◆ **Arbeitsauftrag A**
Erklären Sie anhand des Textauszugs über die Praktiker-Insolvenz, weshalb Tengelmann-Chef Haub über Praktiker sagt: „Der Drogenabhängige ist gestorben“.

◆ **Textauszug**
Zu den Insolvenzanträgen schreibt der Vorstand an die Belegschaft: „Dieser Schritt fällt uns schwer, insbesondere angesichts des exzellenten, aufopferungsvollen Einsatzes, den Sie für das Unternehmen in den letzten Monaten erbracht haben.“ Allein in Deutschland arbeiten laut Verdi 15.000 Menschen für Praktiker und Max Bahr.

Das Unternehmen ist nach eigenen Angaben überschuldet, kann also seine Kredite nicht mehr bedienen, und zahlungsunfähig. Wo die Insolvenzverfahren geführt werden, muss nach Angaben eines Sprechers noch geklärt werden. Die AG ist im Handelsregister in Saarbrücken eingetragen, die operativen Tochterfirmen bereits in Hamburg, wohin Praktiker im vergangenen Jahr umgezogen war.

OBI hat kein Interesse an Übernahme

Der Handelsriese Tengelmann will mit seiner Baumarktkette OBI den Konkurrenten Praktiker nicht schlucken. „Wir wollen Praktiker nicht übernehmen“, sagte Tengelmann-Chef Karl-Erivan Haub am Donnerstag in Mülheim an der Ruhr.

Interesse habe Tengelmann allenfalls an einzelnen Standorten: „Wenn etwas in unser Netzwerk passt, werden wir es machen.“ Dabei gehe aber die Qualität der einzelnen Standorte vor.

Praktiker sei Tengelmann in den vergangenen Jahren mehrfach zum Kauf angeboten worden, sagte Haub weiter. Tengelmann habe aber immer abgewunken.

„Der Drogenabhängige ist gestorben“, sagte Haub mit Blick auf Praktiker weiter. Die Rabatt-Strategie der Kette sei nicht aufgegangen: „Man muss immer mehr geben, damit man einen Kick hat.“ Die Verbraucher wollten vielmehr „ehrliche Preise“.

Verdi: Eine Tragödie für Mitarbeiter

Derweil bezeichnet die Gewerkschaft Verdi die drohende Praktiker-Pleite als menschliche und existenzielle Tragödie für die Mitarbeiter. Sie seien bereit gewesen, für drei Jahre auf jeweils rund fünf Prozent ihres Jahresgehaltes zu verzichten, teilte Verdi mit. Ein entsprechender Tarifvertrag war im Oktober 2012 mit der Unternehmensführung abgeschlossen worden.

◆ **Datenauszug**
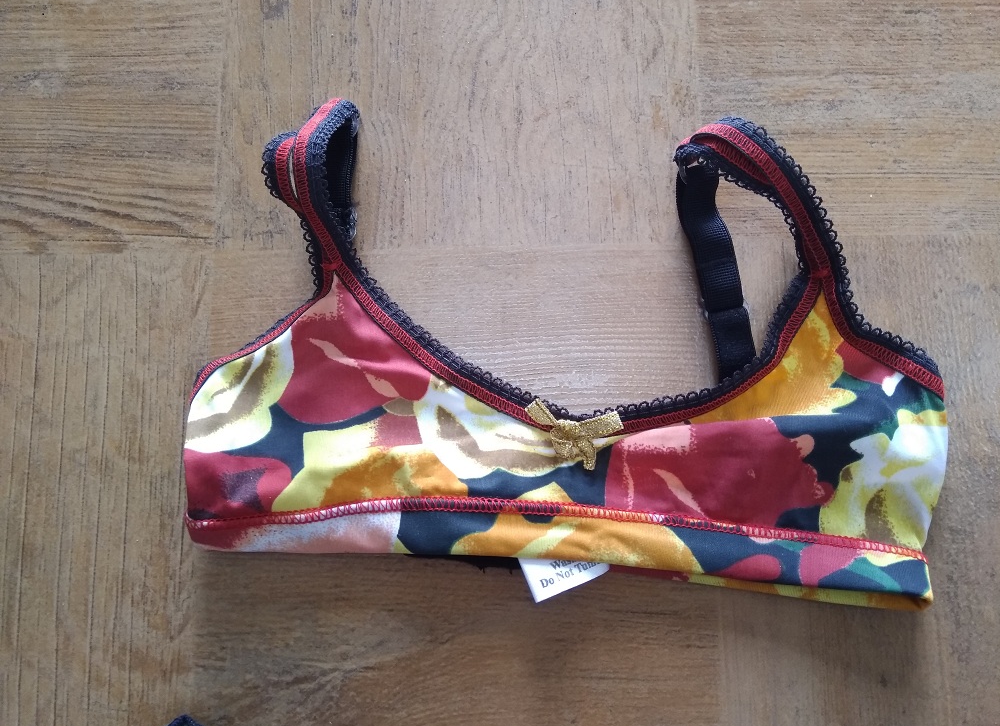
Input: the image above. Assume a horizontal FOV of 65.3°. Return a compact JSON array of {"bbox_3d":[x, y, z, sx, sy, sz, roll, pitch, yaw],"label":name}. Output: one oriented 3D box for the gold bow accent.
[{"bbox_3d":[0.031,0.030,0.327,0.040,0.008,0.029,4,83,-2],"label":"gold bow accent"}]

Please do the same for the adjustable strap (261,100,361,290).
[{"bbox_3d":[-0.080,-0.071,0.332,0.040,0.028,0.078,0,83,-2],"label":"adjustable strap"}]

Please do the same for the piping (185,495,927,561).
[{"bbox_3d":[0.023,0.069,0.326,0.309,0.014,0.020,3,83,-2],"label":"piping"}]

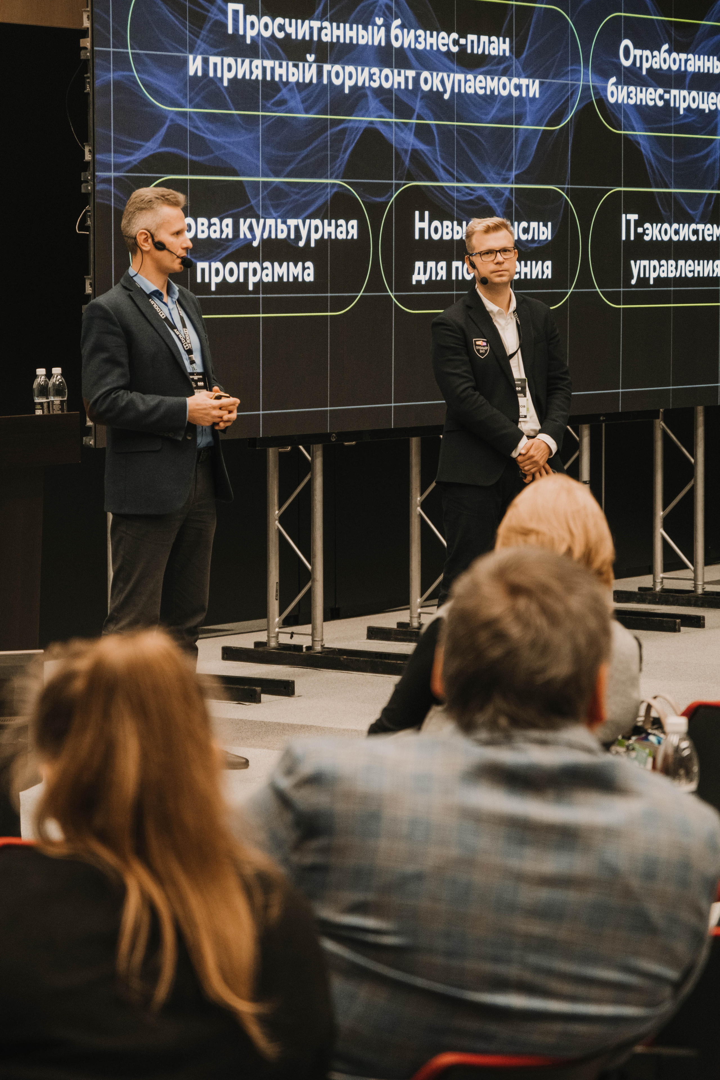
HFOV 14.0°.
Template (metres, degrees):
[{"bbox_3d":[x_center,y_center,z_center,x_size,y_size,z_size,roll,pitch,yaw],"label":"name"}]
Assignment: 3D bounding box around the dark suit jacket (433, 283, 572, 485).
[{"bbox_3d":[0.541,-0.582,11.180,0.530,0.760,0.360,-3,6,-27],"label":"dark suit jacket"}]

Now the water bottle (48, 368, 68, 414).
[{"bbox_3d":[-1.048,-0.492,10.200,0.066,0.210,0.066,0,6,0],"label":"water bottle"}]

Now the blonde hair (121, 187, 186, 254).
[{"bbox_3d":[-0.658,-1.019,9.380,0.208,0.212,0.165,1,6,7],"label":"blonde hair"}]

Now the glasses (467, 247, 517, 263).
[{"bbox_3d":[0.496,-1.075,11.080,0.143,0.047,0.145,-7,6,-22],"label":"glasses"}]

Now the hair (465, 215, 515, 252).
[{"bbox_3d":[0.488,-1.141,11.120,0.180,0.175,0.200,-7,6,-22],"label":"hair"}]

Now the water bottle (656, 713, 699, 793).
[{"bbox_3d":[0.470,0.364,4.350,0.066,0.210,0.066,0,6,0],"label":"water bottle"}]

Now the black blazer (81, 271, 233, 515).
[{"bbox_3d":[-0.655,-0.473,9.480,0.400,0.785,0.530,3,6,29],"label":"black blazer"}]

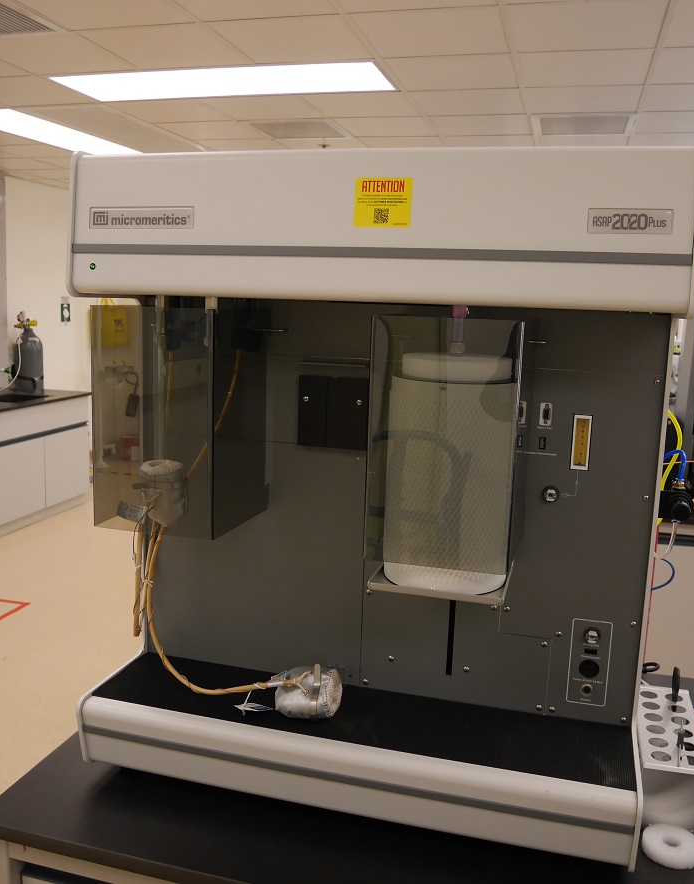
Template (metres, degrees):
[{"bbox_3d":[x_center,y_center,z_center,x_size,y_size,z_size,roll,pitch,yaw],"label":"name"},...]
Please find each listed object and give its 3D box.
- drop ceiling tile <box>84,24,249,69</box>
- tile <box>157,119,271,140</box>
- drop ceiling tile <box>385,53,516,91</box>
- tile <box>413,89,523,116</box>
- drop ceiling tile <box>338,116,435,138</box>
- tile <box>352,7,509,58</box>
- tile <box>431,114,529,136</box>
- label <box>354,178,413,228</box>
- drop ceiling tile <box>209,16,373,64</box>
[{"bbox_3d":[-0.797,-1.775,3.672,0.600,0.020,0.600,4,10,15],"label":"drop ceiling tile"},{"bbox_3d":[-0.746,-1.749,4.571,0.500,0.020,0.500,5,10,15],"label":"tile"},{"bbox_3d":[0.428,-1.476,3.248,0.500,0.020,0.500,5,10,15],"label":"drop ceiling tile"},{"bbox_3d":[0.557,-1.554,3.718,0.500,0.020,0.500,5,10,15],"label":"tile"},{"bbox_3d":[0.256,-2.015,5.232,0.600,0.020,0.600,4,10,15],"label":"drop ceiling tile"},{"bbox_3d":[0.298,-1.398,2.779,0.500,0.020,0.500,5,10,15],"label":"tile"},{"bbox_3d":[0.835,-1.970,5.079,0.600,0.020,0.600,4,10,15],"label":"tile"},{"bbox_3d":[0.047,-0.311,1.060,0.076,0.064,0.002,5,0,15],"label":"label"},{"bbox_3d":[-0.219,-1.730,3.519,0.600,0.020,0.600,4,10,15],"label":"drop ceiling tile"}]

◆ **Arbeitsauftrag B**
Listen Sie alle Zeilen aus dem obigen Datenauszug auf, in denen die Zeichenfolge „suit“ vorkommt.

◆ **Ergebnis A**
Nach Haubs Worten ist die Rabatt-Strategie der Kette nicht aufgegangen, denn man müsse immer mehr geben, um einen Kick zu erzielen. Die Verbraucher wollten vielmehr „ehrliche Preise“.

◆ **Ergebnis B**
Assignment: 3D bounding box around the dark suit jacket (433, 283, 572, 485).
[{"bbox_3d":[0.541,-0.582,11.180,0.530,0.760,0.360,-3,6,-27],"label":"dark suit jacket"}]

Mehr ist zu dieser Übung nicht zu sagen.